Indeed, the only person whose life feels in any way worth exploring is Richie. We hear a snippet about his troubled relationship with his father, and Castillo’s superior acting skills make the character’s emotional travails feel more meaningful. As the film lost itself in Patrick’s puppy-dog eyes, I found myself wondering how the series might have turned out differently had it been told from Richie’s point-of-view, with Patrick as an occasional interruption and Agustín ideally appearing not at all. Who knows? Given that this film represents HBO’s no-hard-feelings farewell to the series, I doubt we’ll get to see a spin-off; but a show about the journeys of a handsome salon-truck owner is something I’d give a shot.
In any case, with Looking at an end, it’s worth asking what we found. Because precious few examples exist in the world, any art that seriously attempts to represent the gay experience will be asked to do an unfair amount of work, to meet the incommensurable expectations of an innumerable audience. For some, Looking was a gorgeous and subtle portrait of a specific collection of flawed humans by the bay. To others, all those moody hues were imbued with tropes too familiar and grating to ignore. And still others found it, well, boring. Haigh, Lannan, and company could never hope to satisfy us all.
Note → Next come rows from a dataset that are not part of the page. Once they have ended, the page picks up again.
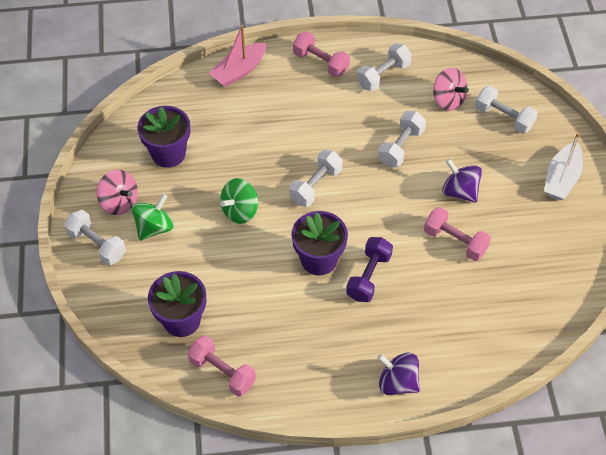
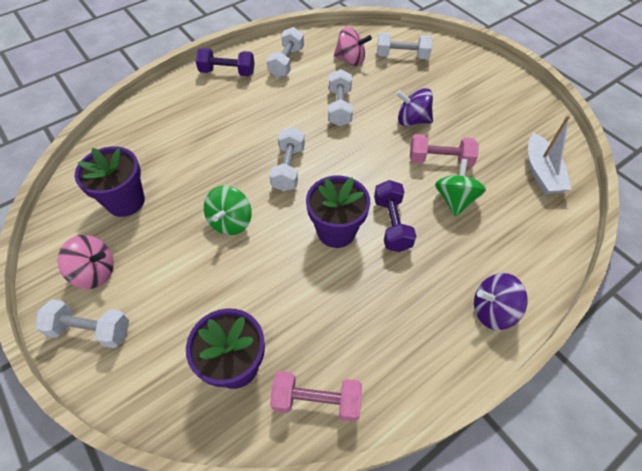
camera: 30 degrees left, 0 degrees up
(154, 227) = (149, 280): green spinning top -> green spinning top (455, 199)
(239, 71) = (157, 105): pink boat -> none
(321, 62) = (227, 72): pink dumbbell -> purple dumbbell
(561, 178) = (478, 79): white boat -> white boat (541, 172)

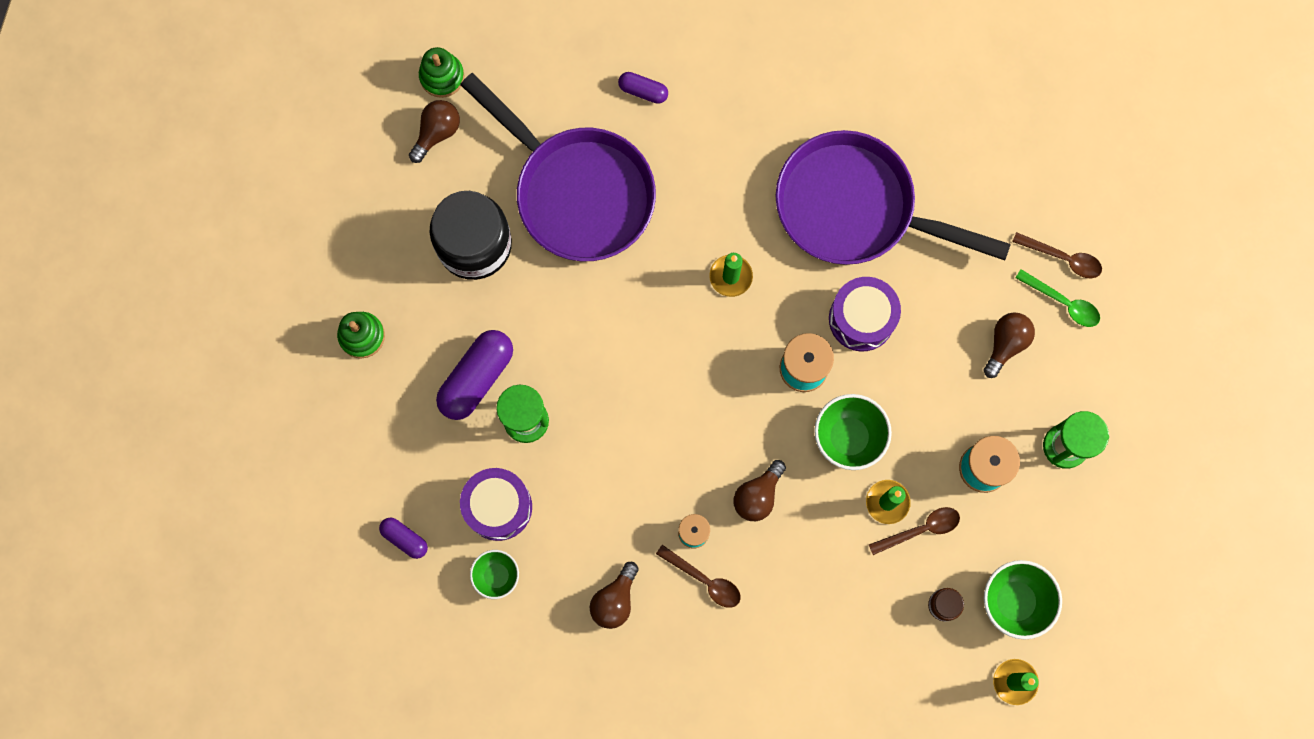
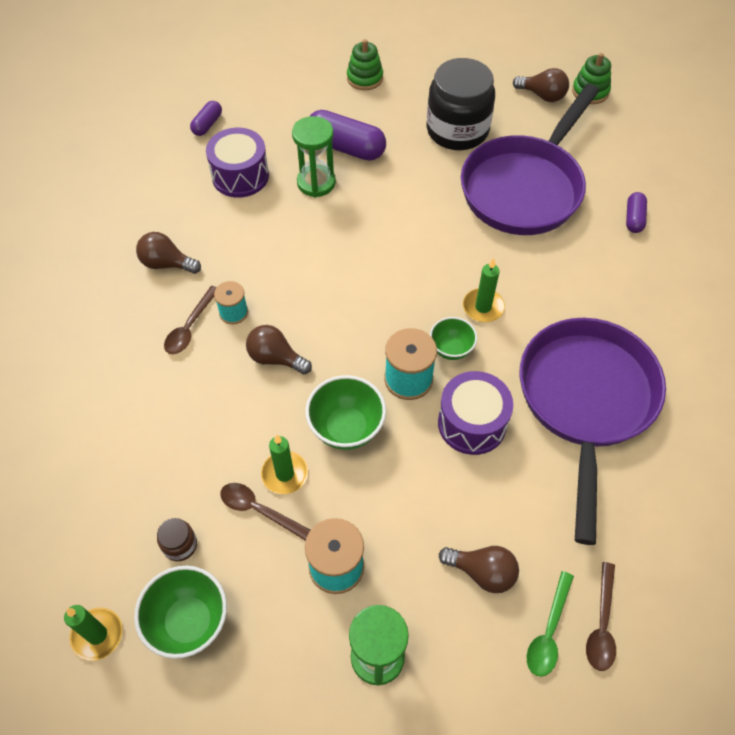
camera: 80 degrees right, 20 degrees down
(496, 576) = (182, 183): green bowl -> green bowl (451, 349)
(920, 529) = (259, 510): brown spoon -> brown spoon turned 150 degrees clockwise

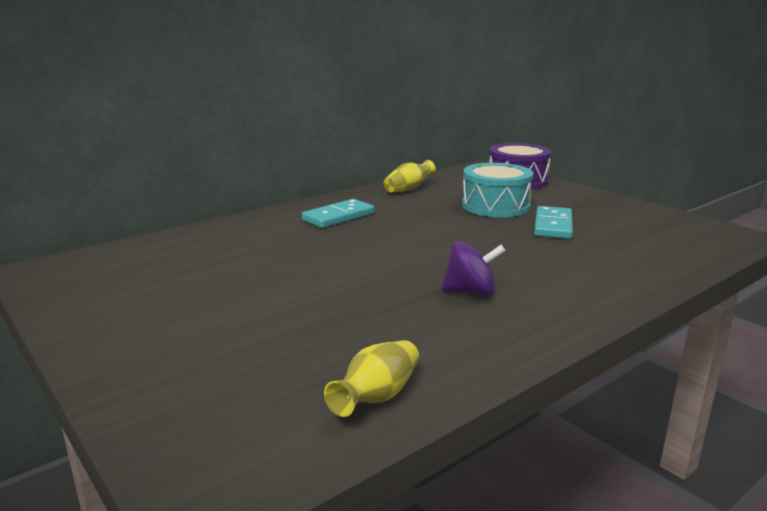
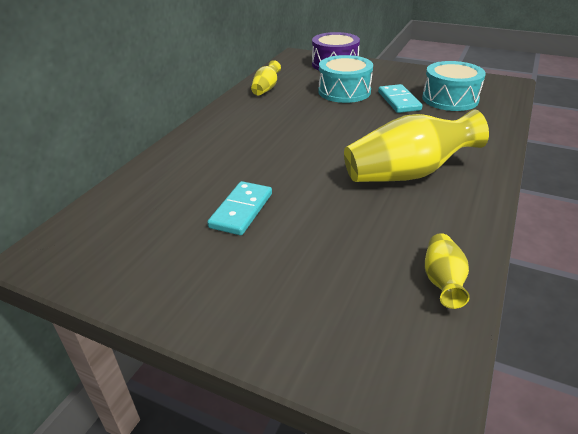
camera: 25 degrees left, 15 degrees up
(338, 217) = (242, 128): turquoise domino -> turquoise domino (241, 210)
(471, 292) = (407, 174): purple spinning top -> yellow vase
(626, 235) = (450, 99): none -> turquoise drum

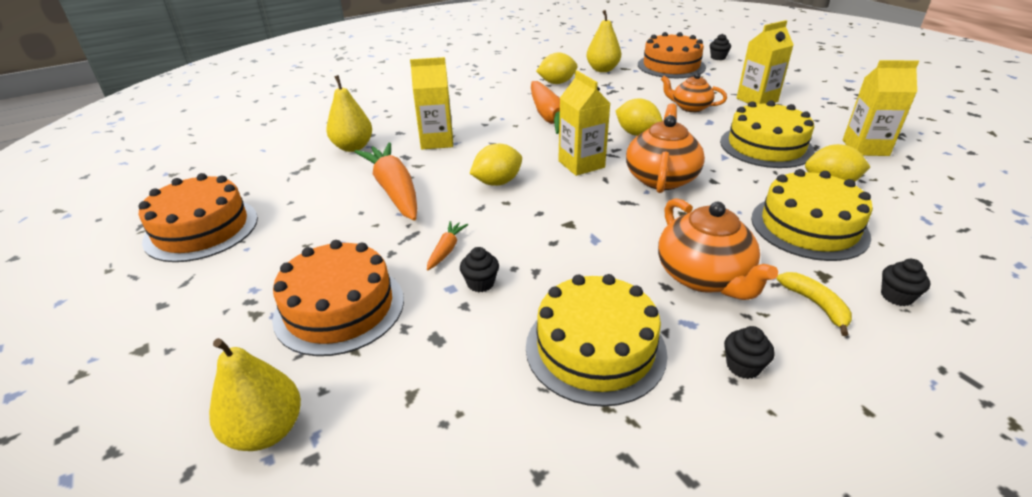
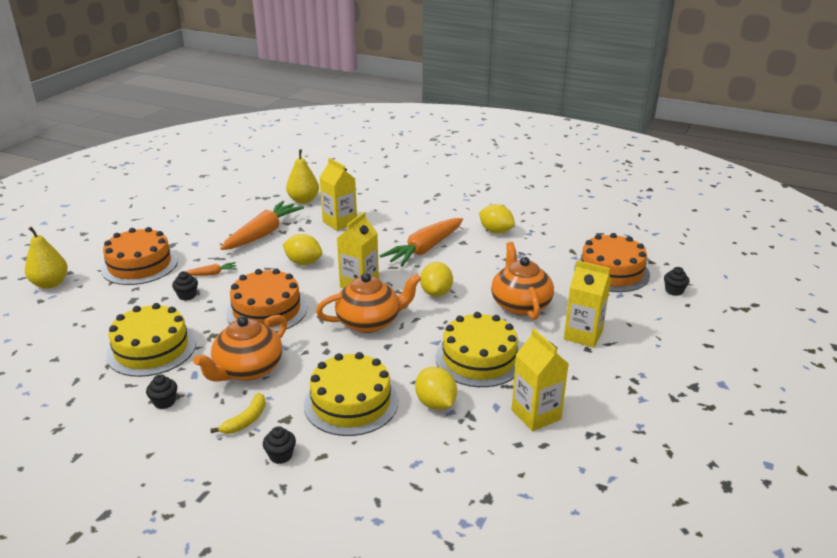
camera: 55 degrees right, 5 degrees down
(201, 229) = (179, 201): orange cake -> orange cake (267, 310)
(602, 69) = (553, 242): yellow pear -> none
(690, 107) = (520, 304): orange teapot -> orange teapot, size x1.54

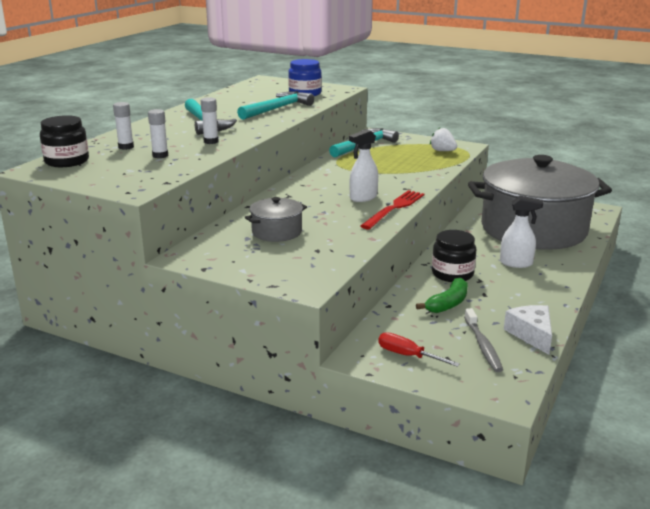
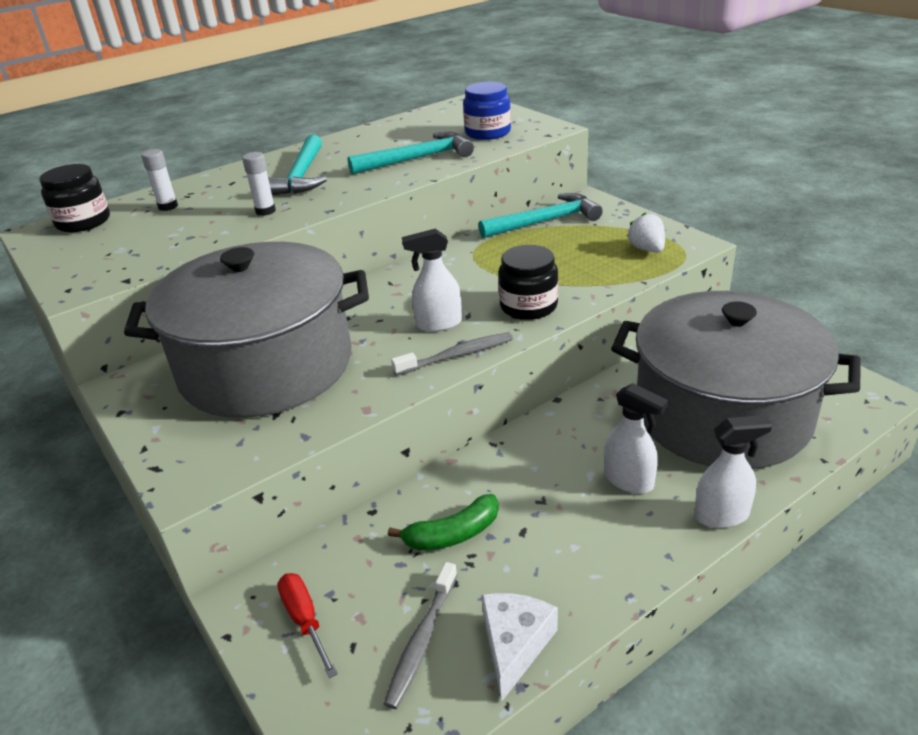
camera: 30 degrees right, 10 degrees up
(160, 155) = (181, 228): white glue stick -> none
(277, 232) = (266, 366): grey pot -> grey pot, size x2.48
(394, 208) = (457, 355): red fork -> grey toothbrush
(452, 274) = (514, 475): black jar -> black jar (528, 306)
(575, 266) = (722, 515): none -> white spray bottle

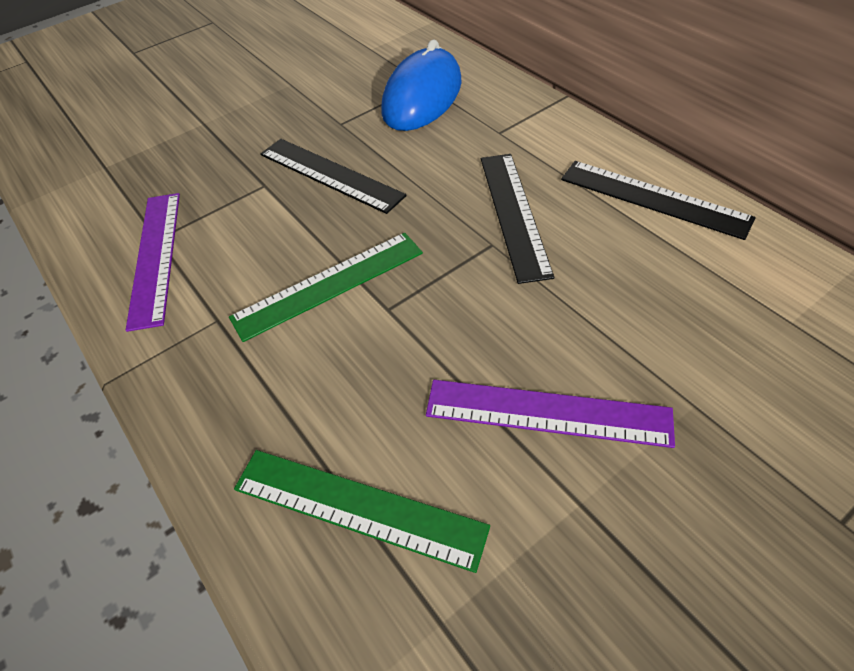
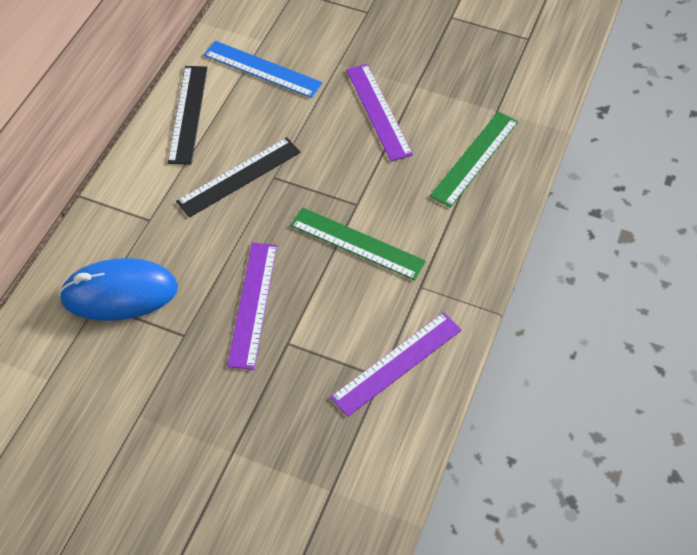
camera: 125 degrees left, 5 degrees up
(330, 174) = (252, 304): black ruler -> purple ruler
(358, 507) = (474, 158): green ruler -> green ruler turned 45 degrees clockwise
(717, 299) = (262, 69): none -> blue ruler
In the final analysis, though, I’m glad the show existed. During Patrick and Brady’s catfight, galpal Doris (Lauren Weedman) chimes in with a helpful comment: “I love it when gays fight with other gays about being gays.” This seems intended as a blanket dismissal of criticisms like mine (and the rejoinders to them), but I actually think Doris is onto something. Anything that gets queer people thinking about our place in the larger culture, rather than just ambling passively through it, cannot be all bad. In fact, starting those fights could be seen as a kind of activism, a necessary spur to get us moving toward the queerer future—one with space enough for the Patricks and the Bradys—we’re all looking for.
Disclosure: Slate editor Julia Turner’s husband works on the show.